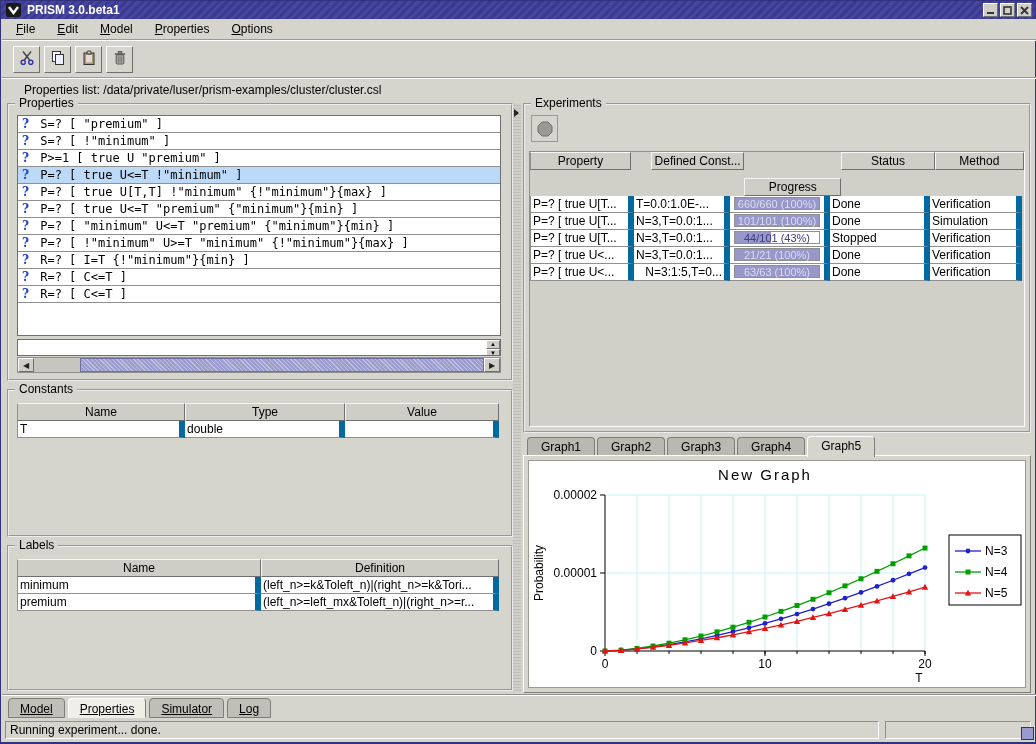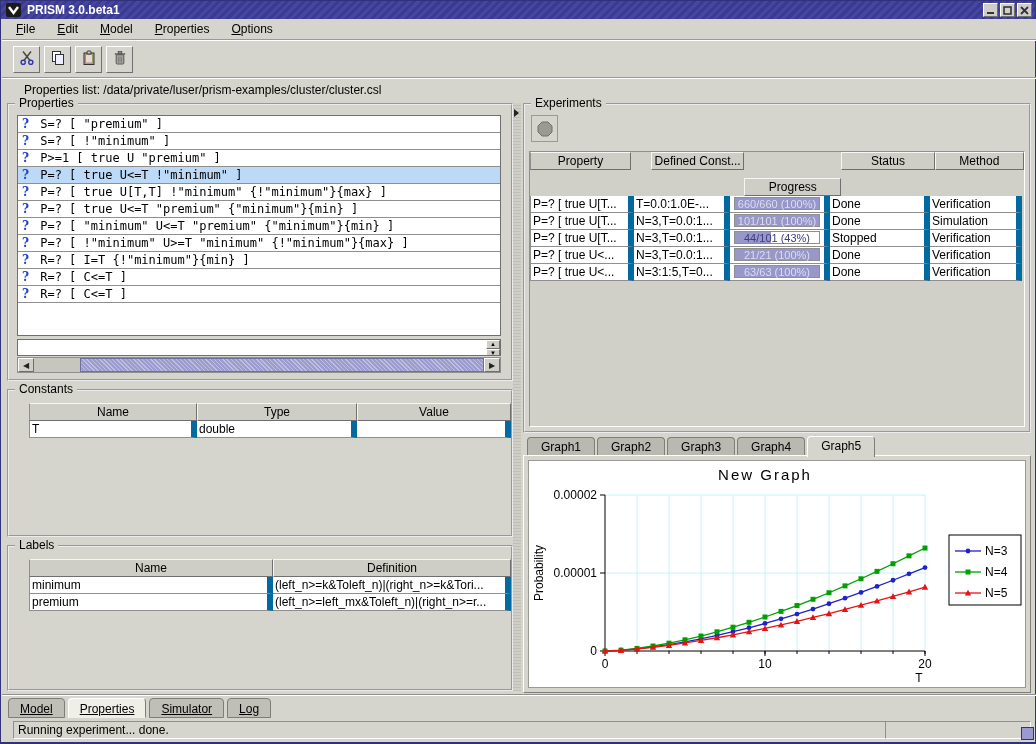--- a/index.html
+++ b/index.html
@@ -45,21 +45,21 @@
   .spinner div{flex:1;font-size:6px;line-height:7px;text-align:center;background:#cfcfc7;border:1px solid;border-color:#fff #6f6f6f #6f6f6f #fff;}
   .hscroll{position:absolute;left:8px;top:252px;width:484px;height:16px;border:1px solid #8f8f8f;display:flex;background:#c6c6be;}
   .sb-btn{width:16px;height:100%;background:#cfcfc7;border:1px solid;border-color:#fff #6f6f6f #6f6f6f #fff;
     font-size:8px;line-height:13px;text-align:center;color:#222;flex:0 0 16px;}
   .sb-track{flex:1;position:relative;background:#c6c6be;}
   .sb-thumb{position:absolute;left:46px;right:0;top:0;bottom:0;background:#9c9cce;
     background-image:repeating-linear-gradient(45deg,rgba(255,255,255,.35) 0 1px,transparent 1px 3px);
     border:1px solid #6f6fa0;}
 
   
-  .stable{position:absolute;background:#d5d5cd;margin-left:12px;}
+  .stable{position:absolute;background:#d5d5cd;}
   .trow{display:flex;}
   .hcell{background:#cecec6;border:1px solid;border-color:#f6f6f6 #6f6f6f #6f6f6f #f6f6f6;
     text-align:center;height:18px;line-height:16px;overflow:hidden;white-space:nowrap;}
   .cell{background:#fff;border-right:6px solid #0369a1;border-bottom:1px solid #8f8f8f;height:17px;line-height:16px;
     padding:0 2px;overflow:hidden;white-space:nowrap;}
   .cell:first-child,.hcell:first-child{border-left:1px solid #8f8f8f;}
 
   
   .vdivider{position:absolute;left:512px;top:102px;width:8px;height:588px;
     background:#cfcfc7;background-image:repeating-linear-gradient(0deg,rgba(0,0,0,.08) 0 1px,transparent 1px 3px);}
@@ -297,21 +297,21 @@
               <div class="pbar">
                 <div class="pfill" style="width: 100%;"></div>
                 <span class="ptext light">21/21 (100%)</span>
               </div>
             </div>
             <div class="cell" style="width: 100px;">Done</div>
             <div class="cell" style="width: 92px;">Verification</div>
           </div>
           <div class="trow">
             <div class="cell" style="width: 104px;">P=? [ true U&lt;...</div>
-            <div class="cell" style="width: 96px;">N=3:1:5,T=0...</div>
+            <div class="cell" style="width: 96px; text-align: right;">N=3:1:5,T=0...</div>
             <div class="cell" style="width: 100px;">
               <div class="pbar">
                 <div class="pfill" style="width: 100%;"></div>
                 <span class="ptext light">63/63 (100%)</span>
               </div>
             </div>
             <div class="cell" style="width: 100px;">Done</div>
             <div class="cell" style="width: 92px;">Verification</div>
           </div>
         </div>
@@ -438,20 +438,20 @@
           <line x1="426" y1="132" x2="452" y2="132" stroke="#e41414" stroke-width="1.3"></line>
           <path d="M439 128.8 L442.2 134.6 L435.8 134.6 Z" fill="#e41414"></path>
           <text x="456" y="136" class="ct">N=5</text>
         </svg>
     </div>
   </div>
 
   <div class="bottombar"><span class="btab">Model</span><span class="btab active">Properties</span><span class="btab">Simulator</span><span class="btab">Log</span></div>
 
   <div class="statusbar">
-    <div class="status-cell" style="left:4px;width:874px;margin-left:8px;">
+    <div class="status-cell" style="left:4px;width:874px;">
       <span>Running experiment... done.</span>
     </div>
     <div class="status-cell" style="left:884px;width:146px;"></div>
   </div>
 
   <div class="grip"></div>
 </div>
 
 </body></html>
· · · · · · ·
- What you will do:
The string to find is "hcell"; copy every line of the listing that has it.

- Response to the task:
   .hcell{background:#cecec6;border:1px solid;border-color:#f6f6f6 #6f6f6f #6f6f6f #f6f6f6;
   .cell:first-child,.hcell:first-child{border-left:1px solid #8f8f8f;}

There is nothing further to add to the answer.